2011, 353 p
I don’t often think of films while I’m reading a book, but I did this time. A few months back I went to see ‘Embrace of the Serpent’ (my short review here). I was rather nonplussed by the lack of plot in the movie at the time, but it complements this book beautifully.
Marina Singh is a 42-year old research scientist, working on cholesterol drugs for a pharmaceutical company. Like Barak Obama, she was the daughter of a white American mother and, in this case, an Indian graduate student who returned to India. When a research colleague, Anders, dies suddenly on the Brazilian Rio Negro, Marina is encouraged by her boss (with whom she is having a clandestine affair) and Anders’ widow, to go to find out what happened and, indeed whether Anders is even dead- something that his widow cannot believe.
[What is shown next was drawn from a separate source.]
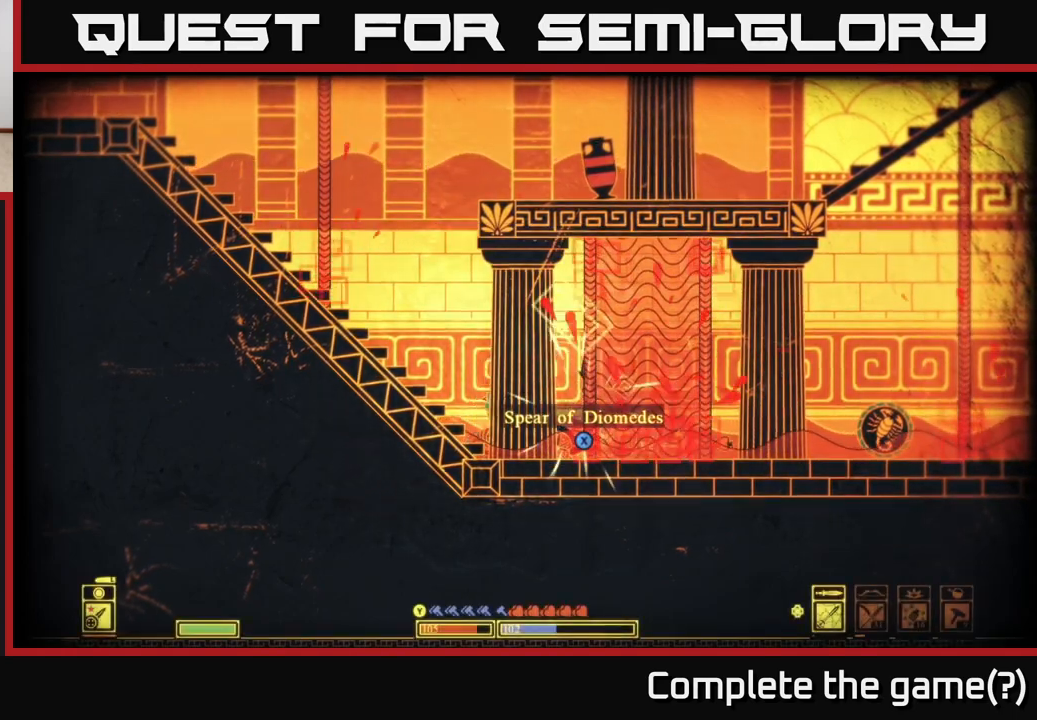
{"buttons": [], "left_stick": "center", "right_stick": "center", "events": [[150, "left_stick", "center"]]}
Anders himself had been sent by the pharmaceutical company to find out what happened too, but in this case the object of his enquiry was the intimidating Dr Swenson, who had been ensconced in the Brazilian jungle for years, working on a bark-based fertility potion observed amongst the Lakashi tribe. Lakashi women gave birth right throughout their lives: a burden to them, but a honey-pot to any Western pharmaceutical company catering to infertile Western women. Dr Swenson had been funded by the company to undertake her research in Brazil, but she was not forwarding her results or progress to them. Now that Anders had died, Marina was sent to follow up.
Marina knew, and feared Dr Swenson. She had encountered her during her hospital internship as a doctor, when Dr Swenson castigated her for a surgical error, prompting her to leave medicine for good. Now Marina meets her again, unsure whether Dr Swenson even remembers her. Dr Swenson has surrounded herself with protectors, intent on blocking the company’s inquiries. The doctors who work in her research program alternate between love and fear of her, and all the tribespeople obey her. Almost against her will, Marina finds herself being drawn into Dr Swenson’s orbit as well.
There are echoes of Conrad’s Kurtz here (can any book about the jungle ever escape parallels with Kurtz?) and it raises questions about the pharmaceutical industry and the ethics of fertility treatment in the face of other more urgent public health demands.
This book reminded me very much of Patchett’s earlier book Bel Canto which I read in 2002 and then again in 2014 for my bookgroup (but oddly enough, did not review in a blog post). Bel Canto, set in Latin America, involved a group of opera-lovers at a house concert being taken hostage by terrorists. There was an opera element in State of Wonder too, but the most striking similarity is that in both books the author placed a group of people in an isolated setting, feeling powerless but increasingly coming under the thrall of those exerting power over them. However, where in Bel Canto she managed to move between characters and fill them out, in a rather cinematic fashion, in this book there was really only one really robust and memorable character- Dr Swenson. The other doctors in the group never really emerged as individuals, and even Marina as the main character seemed rather ‘thin’. It’s not clear why Marina was satisfied enough with the affair with her significantly-older supervisor Mr Fox, and there were too many pages spent in the Brazilian metropolis of Manaus, where Marina was deflected from travelling to the jungle by a young married Australian couple, Mr and Mrs Bovender, who are house-sitting Dr Swenson’s city apartment. There is much attention paid to Marina’s vivid nightmares, induced by the anti-malarial medication Lariam, a plot detail which takes on more significance by the end of the book. It’s a relatively long book, and it meanders almost as much as the river that dominates the setting.
That said, I did find it rather compelling and did want to keep reading it. It was a book that was more rewarding during the act of reading, rather than thinking and discussing it afterwards. In this case, I arrived at bookgroup having quite enjoyed it, but by the time we’d finished pulling it apart, the ‘State of Wonder’ seemed a little less wondrous after all.